What moves when the wall moves#

Here's the twist worth internalizing before you flip CodeAct on: the cost didn't disappear, it relocated. A fresh VM per call means no state survives between calls unless you explicitly mount it. The convenience of one-tool-call-per-turn was that the conversation was your state — every result sat in the transcript, available to the next step for free. CodeAct takes that away. Intermediate data lives inside a program that ran and vanished. If step three needs what step one produced, that has to happen within the same program, or be written to something you deliberately persisted.

So "let the model write code that calls your tools" turns into a genuine design question rather than a free efficiency win. What do you mount? What network egress do you allow? Which workflows are actually a single program, and which are inherently interactive and shouldn't be collapsed?
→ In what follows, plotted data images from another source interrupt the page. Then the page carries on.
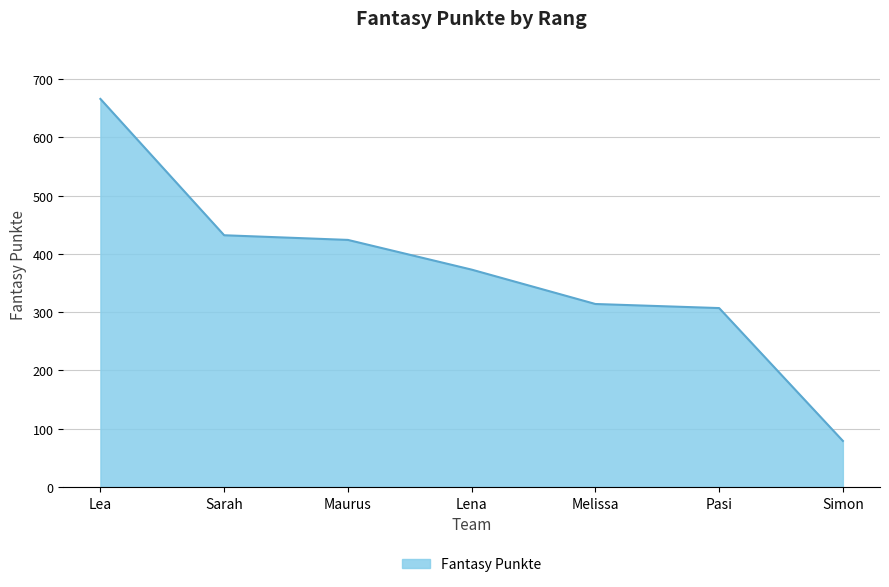

What is the sum of all values?

2595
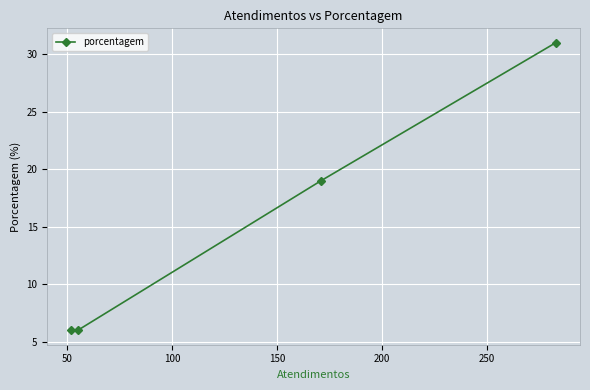

What is the greatest value displayed?

31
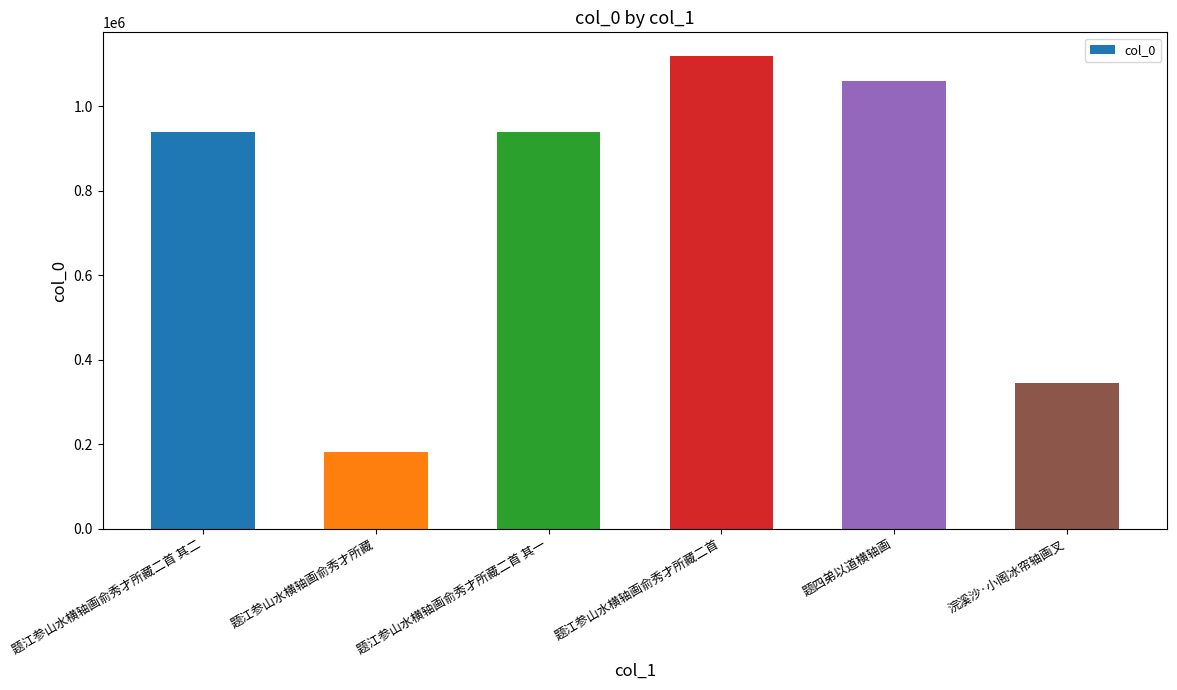

Which category has the highest value across all series?

题江参山水横轴画俞秀才所藏二首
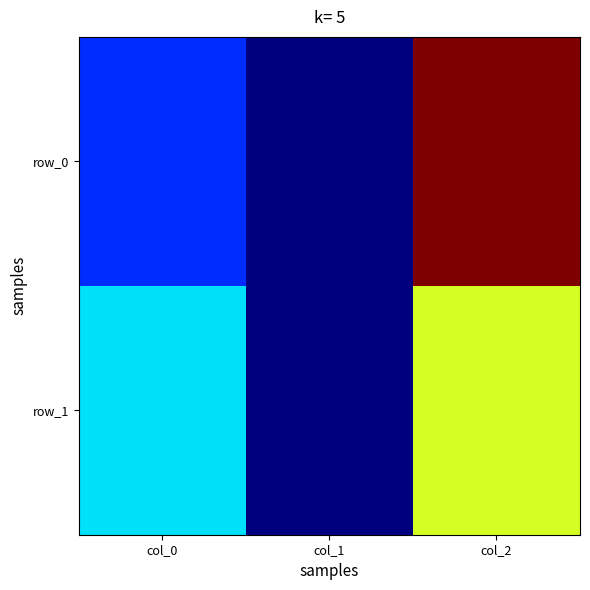

Reading left to right, extract all data points from this chart.

row_0: 26.9	0.5	156.6
row_1: 54.3	0.5	95.5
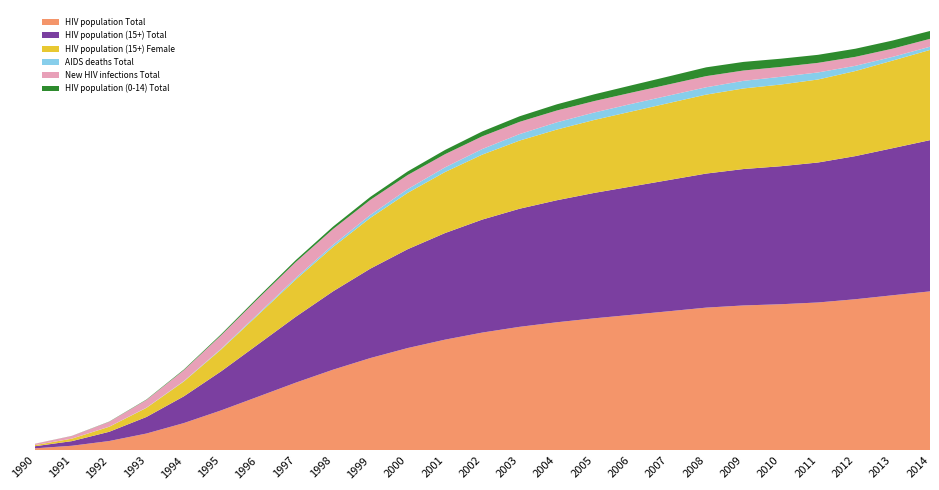

Reading left to right, list all the values displayed in this chart.

HIV population Total: 1990=91407	1991=203051	1992=406183	1993=728874	1994=1177050	1995=1722260	1996=2317010	1997=2913510	1998=3471660	1999=3971350	2000=4401340	2001=4761540	2002=5066140	2003=5313170	2004=5509320	2005=5678750	2006=5829460	2007=5982210	2008=6137840	2009=6231450	2010=6283520	2011=6359580	2012=6498560	2013=6669160	2014=6836480
HIV population (15+) Total: 1990=89475	1991=198657	1992=397145	1993=712094	1994=1148820	1995=1678940	1996=2255460	1997=2831230	1998=3366730	1999=3842190	2000=4246850	2001=4579940	2002=4855610	2003=5074310	2004=5243360	2005=5388910	2006=5515010	2007=5638480	2008=5760170	2009=5861250	2010=5930140	2011=6014590	2012=6150300	2013=6320520	2014=6498260
HIV population (15+) Female: 1990=46924	1991=106249	1992=215850	1993=391821	1994=638466	1995=939666	1996=1268770	1997=1597950	1998=1905650	1999=2181970	2000=2420860	2001=2621640	2002=2791140	2003=2928350	2004=3037270	2005=3134530	2006=3221420	2007=3307710	2008=3392630	2009=3462810	2010=3509500	2011=3566420	2012=3655340	2013=3764160	2014=3875440
AIDS deaths Total: 1990=869	1991=2092	1992=4604	1993=9240	1994=16964	1995=28656	1996=45028	1997=66537	1998=93344	1999=125147	2000=161382	2001=200325	2002=240146	2003=278758	2004=310416	2005=319389	2006=327176	2007=321975	2008=315459	2009=326357	2010=332928	2011=303077	2012=224003	2013=159715	2014=138379
New HIV infections Total: 1990=54988	1991=113906	1992=207888	1993=332569	1994=467855	1995=582508	1996=655785	1997=685991	1998=676896	1999=647124	2000=604561	2001=565666	2002=545116	2003=526178	2004=508163	2005=491727	2006=482940	2007=479304	2008=478676	2009=443960	2010=423769	2011=411939	2012=385895	2013=352960	2014=338258
HIV population (0-14) Total: 1990=1932	1991=4393	1992=9038	1993=16780	1994=28229	1995=43318	1996=61549	1997=82279	1998=104930	1999=129162	2000=154485	2001=181606	2002=210532	2003=238866	2004=265967	2005=289846	2006=314449	2007=343739	2008=377673	2009=370198	2010=353386	2011=344984	2012=348258	2013=348642	2014=338224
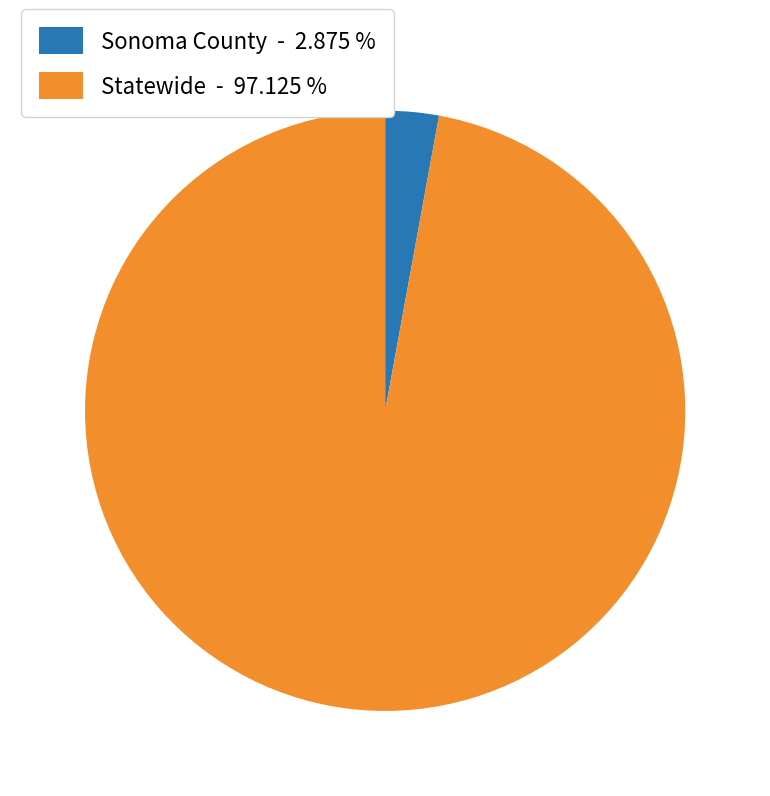

Combined, do Sonoma County and Statewide account for over 50%?

Yes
The rule of thumb Microsoft offers — CodeAct pays off at three or more tools per task, especially when data flows between steps — is really a statement about where that design cost is worth paying. Below it, a plain tool call is simpler, and you keep your state in the conversation where it was convenient all along.

The broader signal is that code execution is graduating from a clever token-saving trick into default agent plumbing, and it's doing so because the infrastructure caught up to the idea. For two years the pattern's ceiling was the sandbox. Someone just raised it by two orders of magnitude — and handed everyone a new decision to make about what their agents are allowed to touch.